Mwiza Ndovi est un fan de musique. Il constate que les musiciens malawiens qui aimaient copier les autres pays, ont finalement compris que leur propre musique est la meilleure.

Selon Funsani Malikebu, la demande pour la musique malawienne est très forte. Le retour des orchestres aux racines du Malawi rappelle les années '70, lorsque l'orchestre de la Radio du Malawi composait et jouait ce que beaucoup estimaient être de la musique malawienne authentique.

Patrick Simakwell, dans le monde des affaires musicales depuis 1973, dit que la musique étrangère coûtait moins cher, ce qui écartait beaucoup de musiciens.

L'avenir incertain des musiciens n'encourageait pas les jeunes espoirs à s'engager dans le monde de la musique. Des gens comme Eddie Mwakamo qui jouait dans l'orchestre de son école et avait songé à faire carrière dans la musique, a rapidement changé d'avis: "Il n'y a pas d'argent à gagner dans la musique et je devais faire autre chose", et il est devenu un homme d'affaires.

Exportation des talents

L'exploitation a déçu plusieurs musiciens parmi les plus talentueux du Malawi. Certains ont abandonné la musique pour s'orienter vers ce qui pourrait mieux leur assurer le pain quotidien, ou bien ils ont quitté le pays.

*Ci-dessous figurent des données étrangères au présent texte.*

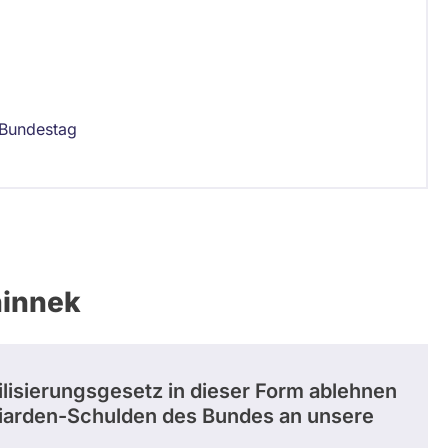
Bundestag
hinnek
isierungsgesetz in dieser Form ablehnen
lliarden-Schulden des Bundes an unsere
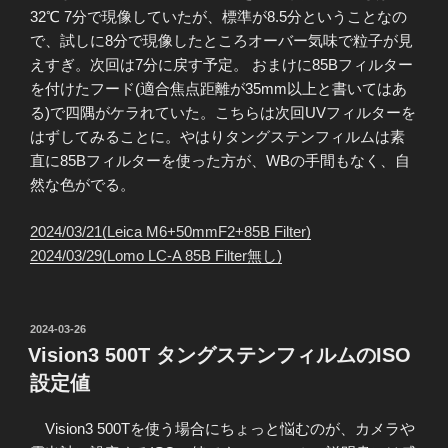
32℃ 7分で現像していたが、標準が8.5分ということなの
で、試しに8分で現像したところオーバー気味で粒子が見
えすぎ。次回は7分に戻す予定。 おまけに85Bフィルター
を付けたフード(適合焦点距離が35mm以上と書いてはあ
る)で四隅がケラれていた。こちらは次回UVフィルターを
はずしてみることに。やはりタングステンフィルムは素
直に85Bフィルターを使った方が、WBの手間もなく、自
然な色がでる。
2024/03/21(Leica M6+50mmF2+85B Filter)
2024/03/29(Lomo LC-A 85B Filter無し)
投
2024-03-26
稿
Vision3 500T タングステンフィルムのISO
日:
設定値
Vision3 500Tを使う場合にちょっと悩むのが、カメラや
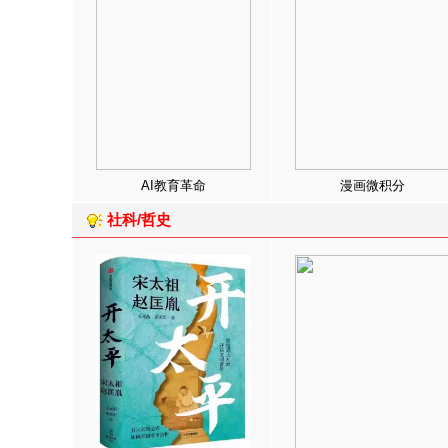
AI教育革命
漫画微积分
社科/哲史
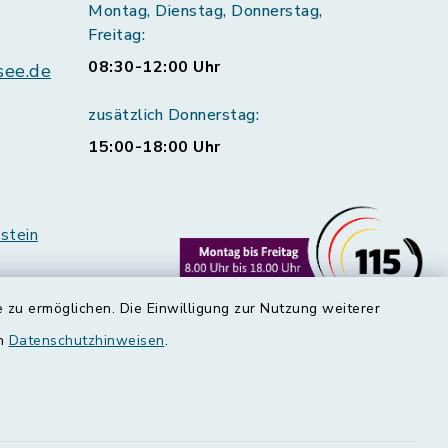
Montag, Dienstag, Donnerstag,
Freitag:
08:30-12:00 Uhr
see.de
zusätzlich Donnerstag:
15:00-18:00 Uhr
stein
 zu ermöglichen. Die Einwilligung zur Nutzung weiterer
en
Datenschutzhinweisen
.
rstedt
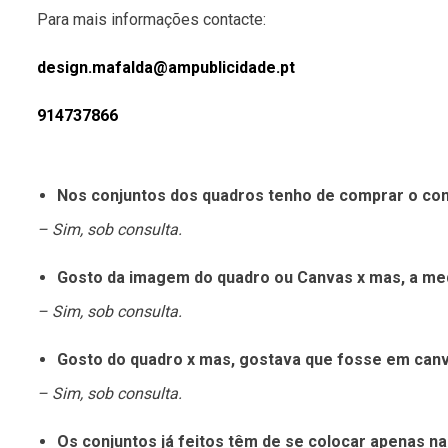
Para mais informações contacte:
design.mafalda@ampublicidade.pt
914737866
Nos conjuntos dos quadros tenho de comprar o conj
– Sim, sob consulta.
Gosto da imagem do quadro ou Canvas x mas, a medi
– Sim, sob consulta.
Gosto do quadro x mas, gostava que fosse em canv
– Sim, sob consulta.
Os conjuntos já feitos têm de se colocar apenas n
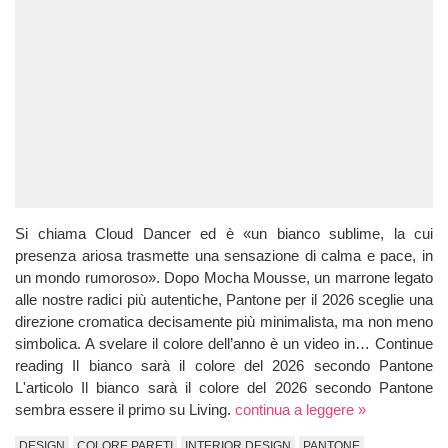
Si chiama Cloud Dancer ed è «un bianco sublime, la cui
presenza ariosa trasmette una sensazione di calma e pace, in
un mondo rumoroso». Dopo Mocha Mousse, un marrone legato
alle nostre radici più autentiche, Pantone per il 2026 sceglie una
direzione cromatica decisamente più minimalista, ma non meno
simbolica. A svelare il colore dell’anno è un video in… Continue
reading Il bianco sarà il colore del 2026 secondo Pantone
L'articolo Il bianco sarà il colore del 2026 secondo Pantone
sembra essere il primo su Living.
continua a leggere »
DESIGN
COLORE PARETI
INTERIOR DESIGN
PANTONE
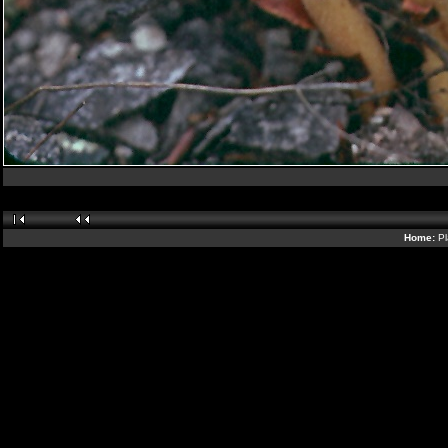
Home:
Pl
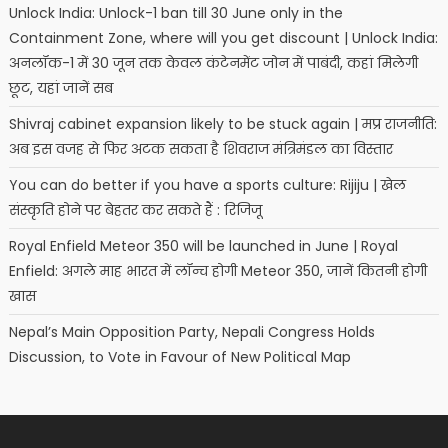
Unlock India: Unlock-1 ban till 30 June only in the
Containment Zone, where will you get discount | Unlock India:
अनलॉक-1 में 30 जून तक केवल कंटेनमेंट जोन में पाबंदी, कहां मिलेगी
छूट, यहां जानें सब
Shivraj cabinet expansion likely to be stuck again | मप्र राजनीति:
अब इस वजह से फिर अटक सकता है शिवराज मंत्रिमंडल का विस्तार
You can do better if you have a sports culture: Rijiju | खेल
संस्कृति होने पर बेहतर कर सकते हैं : रिजिजू
Royal Enfield Meteor 350 will be launched in June | Royal
Enfield: अगले माह भारत में लॉन्च होगी Meteor 350, जानें कितनी होगी
खास
Nepal’s Main Opposition Party, Nepali Congress Holds
Discussion, to Vote in Favour of New Political Map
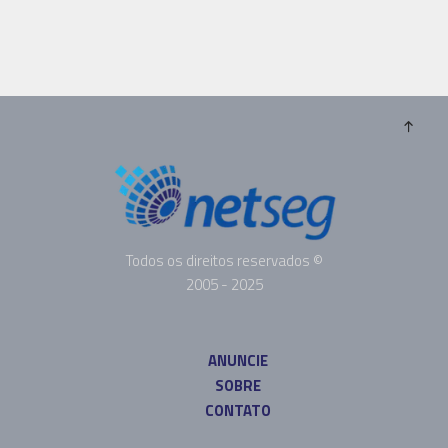
Todos os direitos reservados ©
2005 - 2025
ANUNCIE
SOBRE
CONTATO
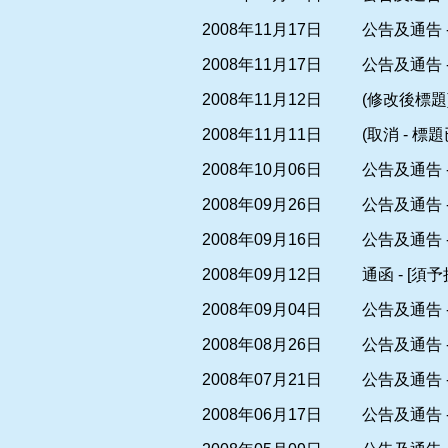
2008年11月17日
公告及通告 -
2008年11月17日
公告及通告 -
2008年11月12日
(修改後標題)
2008年11月11日
(取消 - 
2008年10月06日
公告及通告 
2008年09月26日
公告及通告 -
2008年09月16日
公告及通告 
2008年09月12日
通函 - [須
2008年09月04日
公告及通告 
2008年08月26日
公告及通告 
2008年07月21日
公告及通告 
2008年06月17日
公告及通告 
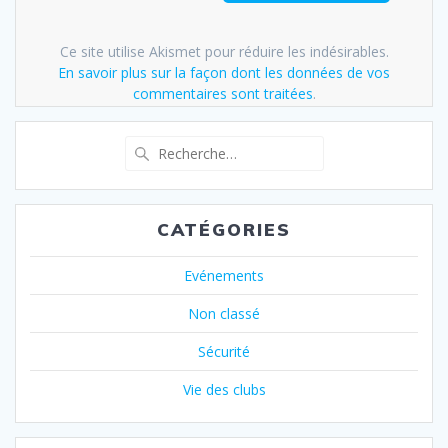
Ce site utilise Akismet pour réduire les indésirables.
En savoir plus sur la façon dont les données de vos
commentaires sont traitées
.
Recherche
pour
:
CATÉGORIES
Evénements
Non classé
Sécurité
Vie des clubs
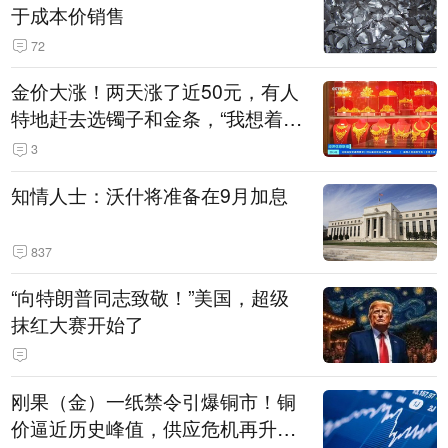
于成本价销售
72
金价大涨！两天涨了近50元，有人
特地赶去选镯子和金条，“我想着买
起来可以保值，小批量进一些货”
3
知情人士：沃什将准备在9月加息
837
“向特朗普同志致敬！”美国，超级
抹红大赛开始了
刚果（金）一纸禁令引爆铜市！铜
价逼近历史峰值，供应危机再升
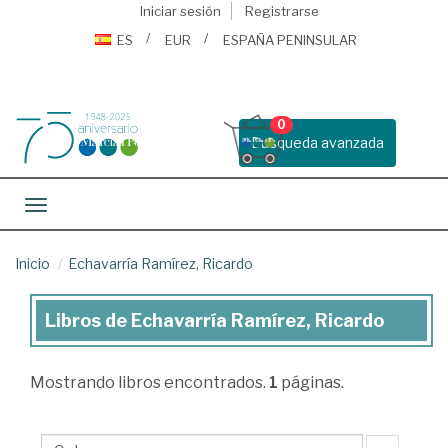
Iniciar sesión
Registrarse
ES
EUR
ESPAÑA PENINSULAR
0
Busqueda avanzada
Toggle navigation
Inicio
Echavarría Ramírez, Ricardo
Libros de Echavarría Ramírez, Ricardo
Libros
de
Mostrando
libros encontrados.
1
páginas.
Echavarría
Ramírez,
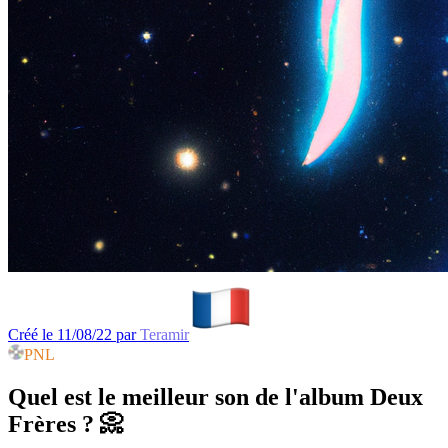
Créé le 11/08/22 par
Teramir
PNL
Quel est le meilleur son de l'album Deux
Frères ? 📀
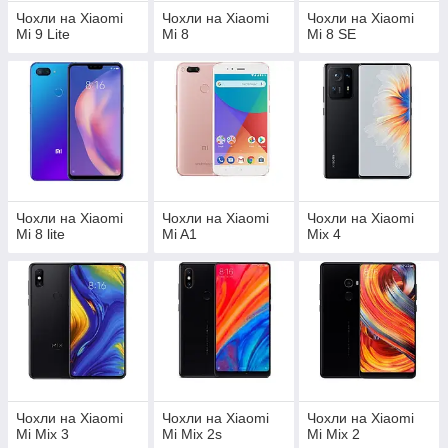
Чохли на Xiaomi
Чохли на Xiaomi
Чохли на Xiaomi
Mi 9 Lite
Mi 8
Mi 8 SE
Чохли на Xiaomi
Чохли на Xiaomi
Чохли на Xiaomi
Mi 8 lite
Mi A1
Mix 4
Чохли на Xiaomi
Чохли на Xiaomi
Чохли на Xiaomi
Mi Mix 3
Mi Mix 2s
Mi Mix 2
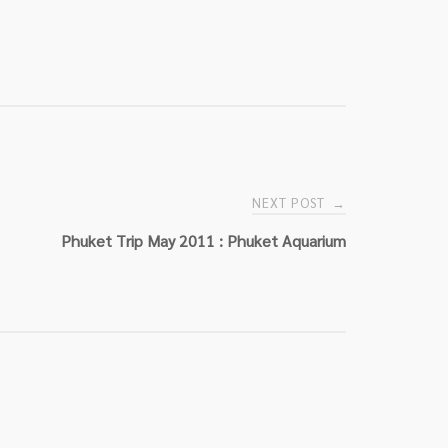
NEXT POST
→
Phuket Trip May 2011 : Phuket Aquarium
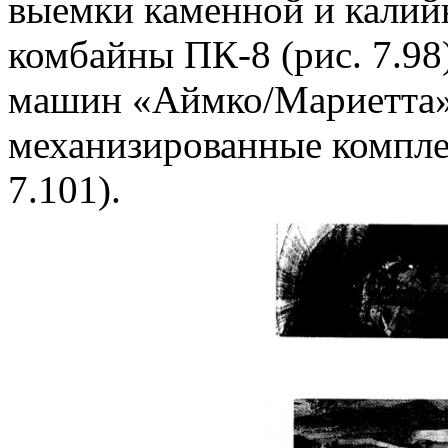
выемки каменной и калий
комбайны ПК-8 (рис. 7.9
машин «Аймко/Мариетта» (
механизированные компле
7.101).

On avait Maria Chidzanja Nkhoma qui, pour son talent, a été comparée à Myriam Makeba, la célèbre chanteuse sud-africaine. Elle chantait à la radio du Malawi; elle l'a quittée pour travailler à la Compagnie de radiodiffusion sud-africaine, où elle est toujours. Sidney Banda est actuellement un des meilleurs musiciens de jazz aux Etats-Unis. Il a joué lors de l'investiture du président Clinton en 1992. Chris Kandoje est allé en Afrique du Sud où il joue avec la vedette du reggae, Lucky Dube. Ceux qui sont restés au pays et jouent de la folk-music ne sont arrivés nulle part. Le Dr Daniel Kachamba, un génie musical qui jouait d'une guitare à 12 cordes, est mort pauvre en 1989. Il avait été nommé docteur honoris causa en musique à l'occasion d'un concours en Autriche. Il y a encore Allan Namoko, ce musicien aveugle qui jouait du banjo: il est allé jusqu'en Finlande.

Piraterie

Et puis il y a la question des droits d'auteur. On a essayé de réprimer la piraterie effrénée qui règne au Malawi. L'année passée, la Société des droits d'auteurs du Malawi, des musiciens et des policiers sont descendus dans les magasins de disques et confisqué des milliers de disques pirates qui, plus tard, ont été brûlés au festival de musique de Blantyre.

Manda estime qu'il faudrait faire plus pour protéger les musiciens du Malawi même. Les musiciens souhaiteraient que le gouvernement contrôle la quantité de musique étrangère diffusée par la radiodiffusion du Malawi. Mais tout le monde n'est pas d'accord sur ce point. Le Malawi sort à peine d'une période de dures lois de censure, où l'Etat contrôlait tout ce que les gens pouvaient voir, entendre ou lire. En rejetant le système à parti unique qui a duré 30 ans, les Malawiens ont fait entendre qu'ils ne voulaient plus être régentés. Ils ont voté pour avoir le droit de recevoir l'information sans entraves.

Laissons à Emmanuel Manda la remarque finale: "Nous avons ici une musique magnifique. Nous avons des tas de talents. Un peu de soutien nous ferait du bien."